Bilgisayar Programlarının eser niteliğine sahip olabilmesi için, bilgisayar programlarının birbirinden ayrılması ve gözlemlenmesi mümkün olan; program akışı, algoritma, kaynak ve objektif kodu ve kullanıcı arayüzü unsurlarının bir arada bulunması gerekmektedir. Bilgisayar Programlarının eser sahibi ise onun kaynak kodlarını yazan kişi ya da kişilerdir.

Ülkemizde sadece bilgisayar üzerinde çalışan yazılımlar; teknik özellik içermedikleri ve sanayiye uygulanabilirlik ölçütünü taşımadıkları gerekçeleriyle patent tescili ile değil Telif Hakkı tescili ile korunabilmektedir. Eğer bu yazılım aynı zamanda bir donanım, makine veya cihaz ile beraber çalışıyor ya da buna bağlı ise Patent ile koruma altına alınabilir. 

FİKRİN YATIRIMCILARLA PAYLAŞILMASI AŞAMASINDA KORUNMASI MÜMKÜN MÜ?

Çoğu girişimci yukarıda anlatılan aşamaları gerçekleştirmeden önce birçok yatırımcı ile görüşme yapmakta ve projesini detayıyla birlikte yatırımcıya anlatmaktadır.

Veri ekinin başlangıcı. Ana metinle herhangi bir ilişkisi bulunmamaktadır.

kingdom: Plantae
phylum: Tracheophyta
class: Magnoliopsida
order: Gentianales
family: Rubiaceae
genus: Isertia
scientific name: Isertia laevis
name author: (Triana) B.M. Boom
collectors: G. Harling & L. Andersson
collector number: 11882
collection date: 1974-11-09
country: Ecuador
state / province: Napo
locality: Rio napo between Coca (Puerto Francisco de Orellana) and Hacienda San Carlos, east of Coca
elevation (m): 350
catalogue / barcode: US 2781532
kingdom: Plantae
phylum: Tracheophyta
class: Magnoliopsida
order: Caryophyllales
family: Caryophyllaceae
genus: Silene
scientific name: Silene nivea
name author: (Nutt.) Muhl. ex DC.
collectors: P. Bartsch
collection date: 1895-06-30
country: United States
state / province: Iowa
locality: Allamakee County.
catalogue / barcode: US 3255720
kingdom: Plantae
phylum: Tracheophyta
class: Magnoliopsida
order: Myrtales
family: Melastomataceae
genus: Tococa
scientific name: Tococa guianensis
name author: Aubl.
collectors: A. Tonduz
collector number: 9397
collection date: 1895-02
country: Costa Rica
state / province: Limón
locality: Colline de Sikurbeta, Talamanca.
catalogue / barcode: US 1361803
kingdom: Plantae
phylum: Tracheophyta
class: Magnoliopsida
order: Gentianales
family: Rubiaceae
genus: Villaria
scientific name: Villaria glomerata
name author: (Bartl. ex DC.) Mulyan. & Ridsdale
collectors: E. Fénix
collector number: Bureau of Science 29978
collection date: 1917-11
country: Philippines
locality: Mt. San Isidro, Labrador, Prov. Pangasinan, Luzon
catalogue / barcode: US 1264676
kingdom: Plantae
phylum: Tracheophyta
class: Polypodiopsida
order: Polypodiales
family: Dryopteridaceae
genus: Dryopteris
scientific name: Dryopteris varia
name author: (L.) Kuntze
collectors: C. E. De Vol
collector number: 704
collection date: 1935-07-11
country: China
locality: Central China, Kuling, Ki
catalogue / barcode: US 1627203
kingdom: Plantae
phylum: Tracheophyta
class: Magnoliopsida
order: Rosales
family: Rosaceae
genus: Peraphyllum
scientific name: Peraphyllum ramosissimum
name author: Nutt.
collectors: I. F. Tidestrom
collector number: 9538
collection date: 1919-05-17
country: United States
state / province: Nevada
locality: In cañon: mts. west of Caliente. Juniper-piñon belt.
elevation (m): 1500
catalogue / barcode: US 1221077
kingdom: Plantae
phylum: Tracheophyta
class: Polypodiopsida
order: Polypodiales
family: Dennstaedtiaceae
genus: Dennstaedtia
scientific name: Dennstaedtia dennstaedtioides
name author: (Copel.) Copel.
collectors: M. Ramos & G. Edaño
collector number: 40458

Girişimcilerin aktarmış oldukları bilgilerin güvenliğini sağlamak için imzalanacak Gizlilik Sözleşmesi yoluyla, taraflara sır saklama yükümlülüğü yüklenerek karşılıklı güven ilişkisi kurulabilir. Bu sayede Yatırımcı veya Girişimci aleyhine oluşabilecek bir durumda hukuki açıdan koruma sağlanmış olacaktır.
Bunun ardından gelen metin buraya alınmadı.